▶
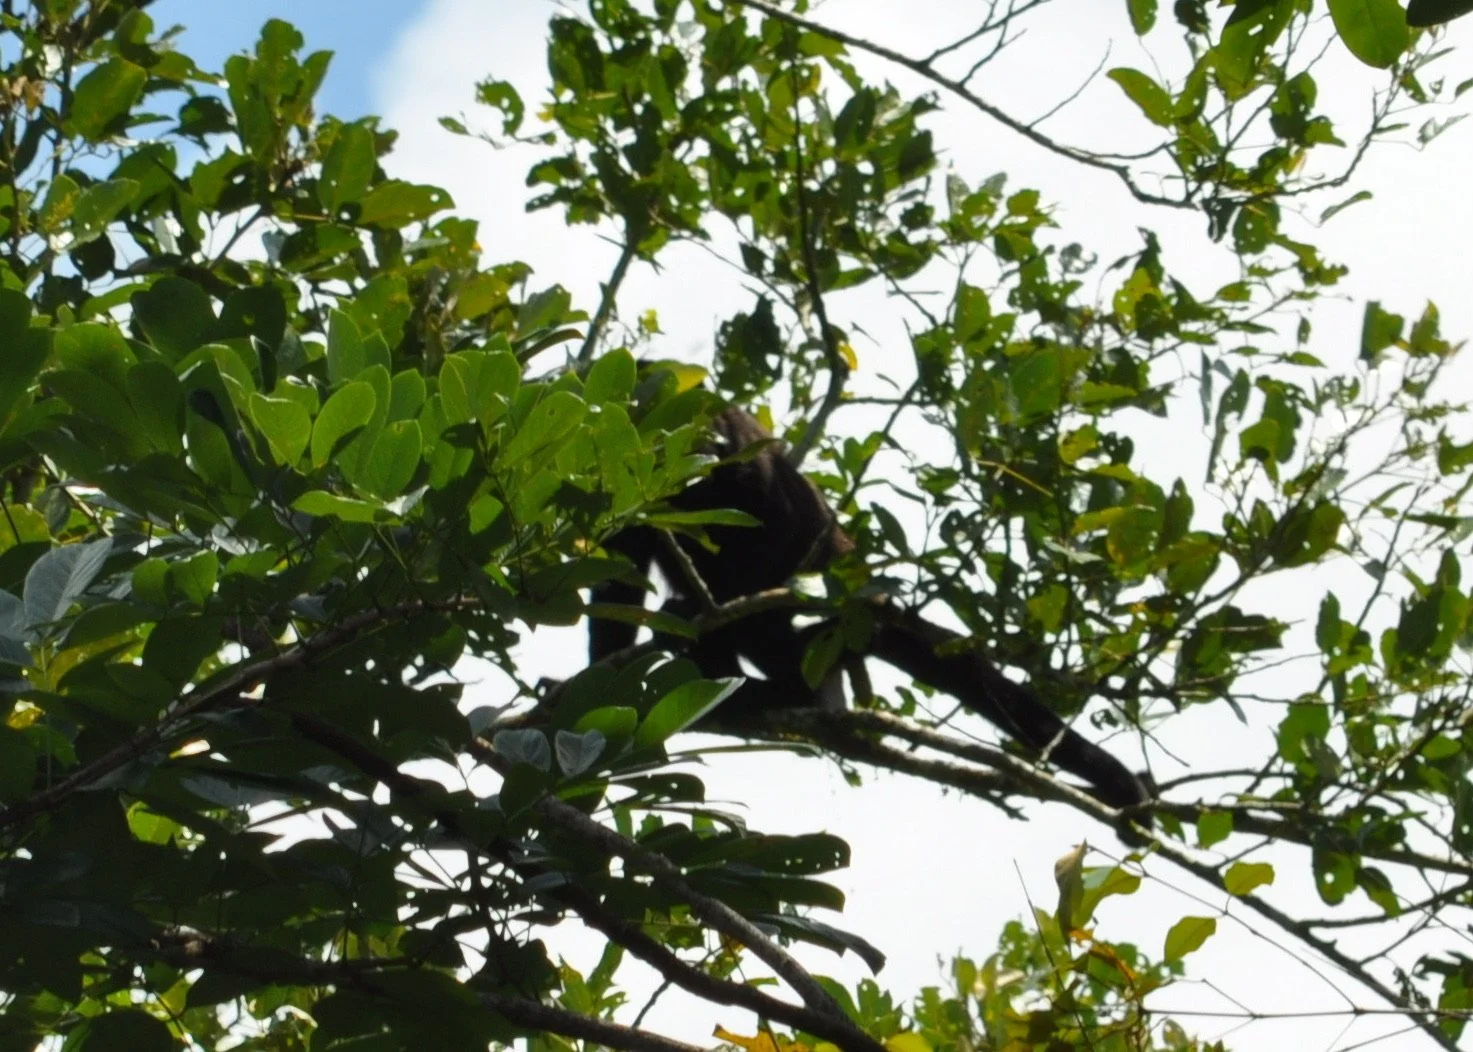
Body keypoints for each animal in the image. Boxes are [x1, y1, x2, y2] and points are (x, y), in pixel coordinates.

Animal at [587, 380, 1153, 815]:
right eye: (671, 434)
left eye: (709, 433)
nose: (705, 448)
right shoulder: (632, 475)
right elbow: (619, 567)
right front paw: (603, 689)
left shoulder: (751, 467)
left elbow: (775, 538)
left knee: (765, 616)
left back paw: (767, 684)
◀
Check each line in the listing above for the string "left", then report how many lines contain it, with no other text.

5